El-Guellil ne s’en remettra pas de sitôt. Il faut avoir la vie longue et la mémoire courte pour oublier. Il faut avoir le coeur aux vestiaires avant de regarder. Il faut oublier que l’on sait écrire et, par conséquent, oublier avoir lu «Les Misérables». Il faut aussi marcher vite et oublier que l’on circule à Oran.

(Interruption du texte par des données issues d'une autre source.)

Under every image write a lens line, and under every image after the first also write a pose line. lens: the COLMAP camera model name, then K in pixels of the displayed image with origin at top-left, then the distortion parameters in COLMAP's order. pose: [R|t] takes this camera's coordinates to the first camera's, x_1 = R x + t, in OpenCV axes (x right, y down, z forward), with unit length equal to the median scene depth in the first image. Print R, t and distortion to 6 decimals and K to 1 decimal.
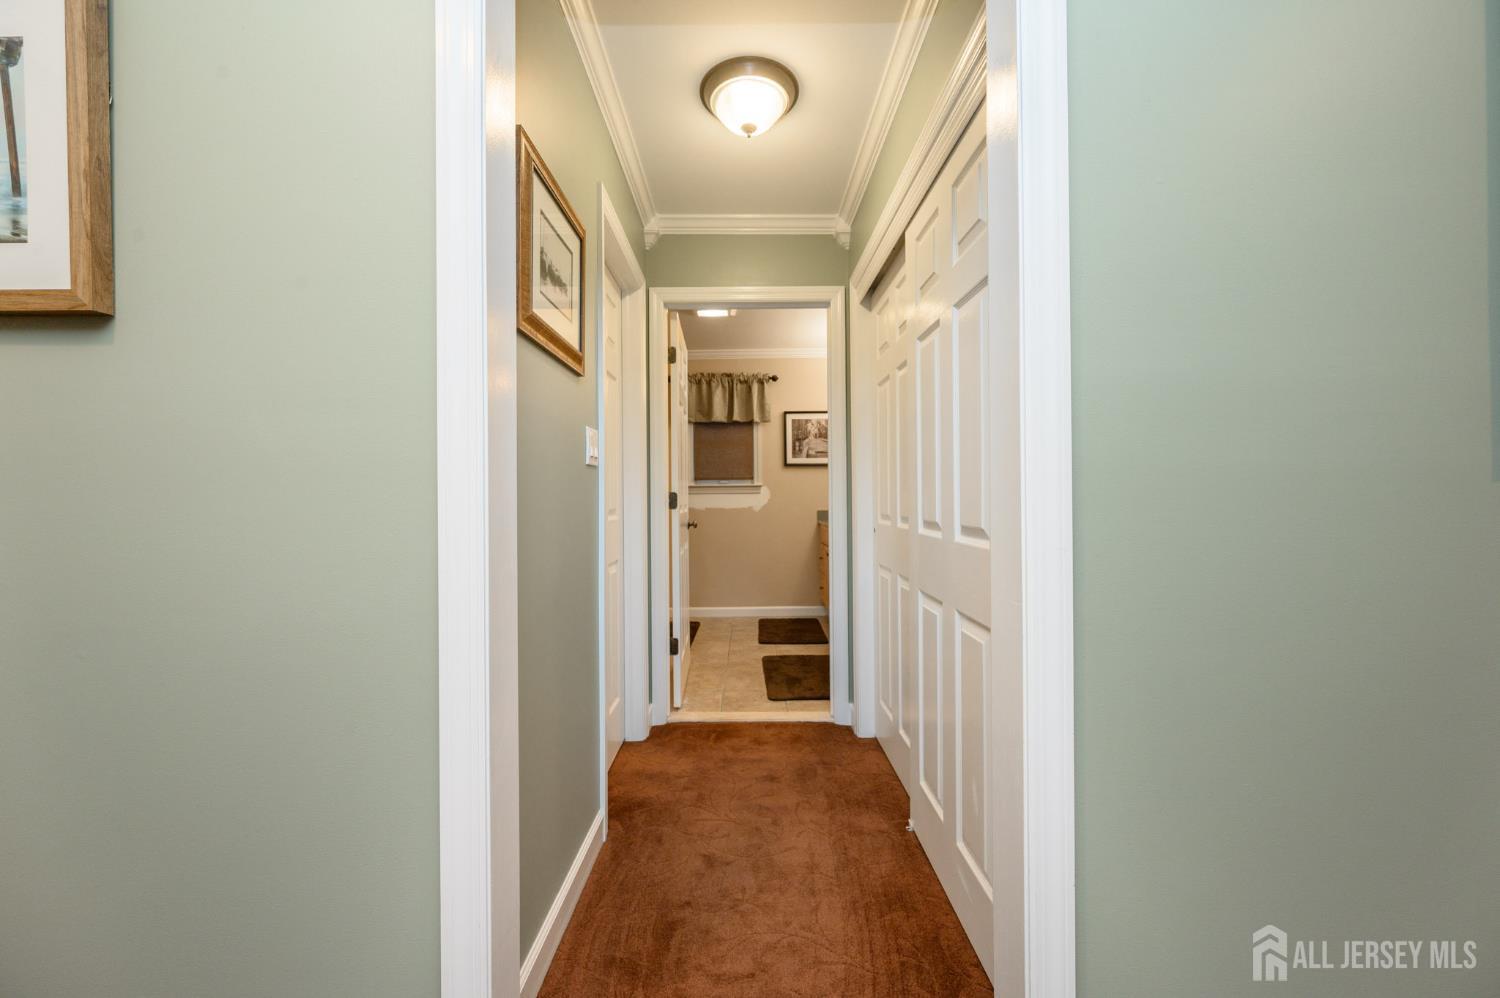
lens RADIAL K [[595.2, 0, 750.0], [0, 595.2, 499.0], [0, 0, 1]] dist [-0.002370, -0.000423]
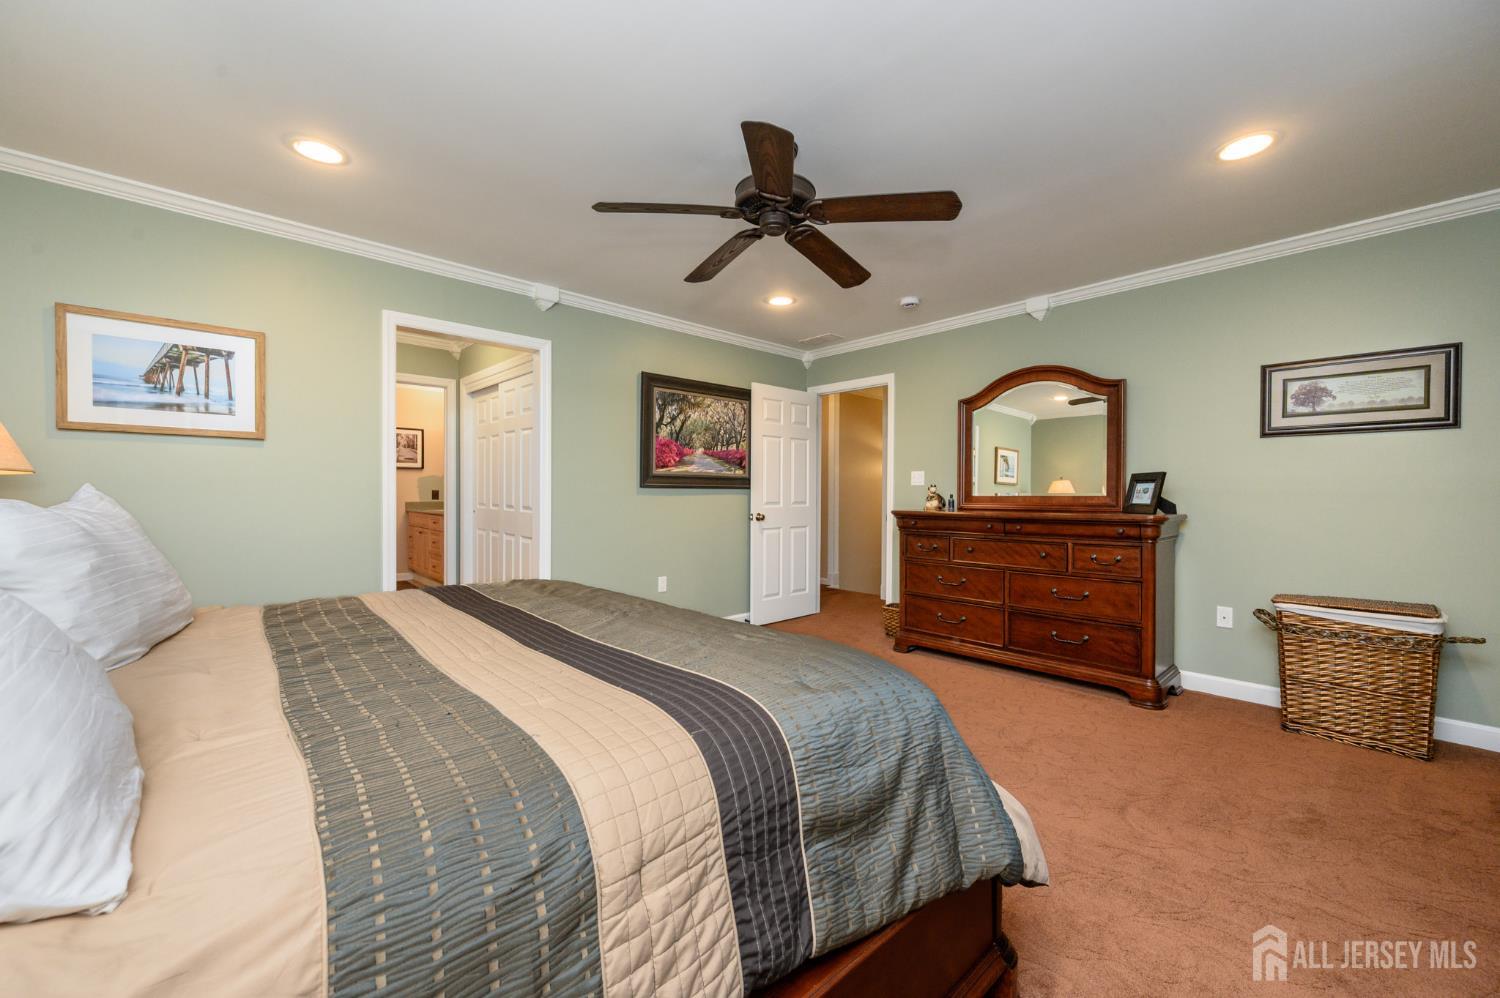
lens RADIAL K [[595.2, 0, 750.0], [0, 595.2, 499.0], [0, 0, 1]] dist [-0.002370, -0.000423]
pose [[0.742021, 0.005199, 0.670356, -0.803961], [-0.013692, 0.999879, 0.007402, -0.028239], [-0.670237, -0.014671, 0.742003, -1.990491]]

En Algérie. Dans son propre sang qui circule sous la peau de l’autre. Il faut aussi baisser la tête et se dire que ce n’est pas la faute du Guellil. Il faut changer de nationalité et d’espèce pour pouvoir passer à côté, en touriste. En colon. En observateur insensible. Dans cette avenue, il faut s’occuper du brillant de ses chaussures et de la peinture des immeubles coloniaux pour ne pas troubler la chemise propre de sa propre conscience. Car, c’est dans cette rue que cela se passe. A Oran. A la rue Larbi Ben M’hidi.
La rue était presque vide et donc, la scène plus criarde. Sous le barreaudage qui protégeait la large vitrine de ce large magasin de meubles dernier cri, deux enfants allongés à même le sol dormaient profondément. Ils avaient pour seules couvertures des toiles en plastique. Derrière la vitrine, ces articles venus d’ailleurs. Derrière les barreaudages, des tapis aux couleurs chatoyantes. Derrière la vie possible, ces richesses de l’au-delà ne leur étaient pas destinées. Ils ont été réveillés à coups de pied par l’ouvreur du magasin. Ils prennent leur literie et s’installent en face, sous les arcades de leur partie du pays. Pour eux, rien ne semblait exister, sauf qu’El-Guellil n’a pu se résoudre à déchirer la page et à passer son chemin. Il le pouvait de moins en moins, heureusement. Mais, c’était quand même rien. Il faut beaucoup d’effort pour oublier. Et ce n’est pas du misérabilisme. C’est seulement l’habitude qui mena El-Guellil à passer à côté de l’Algérie. Celle du moment qui auditionne ses personnalités politiques sur les prochaines réformes.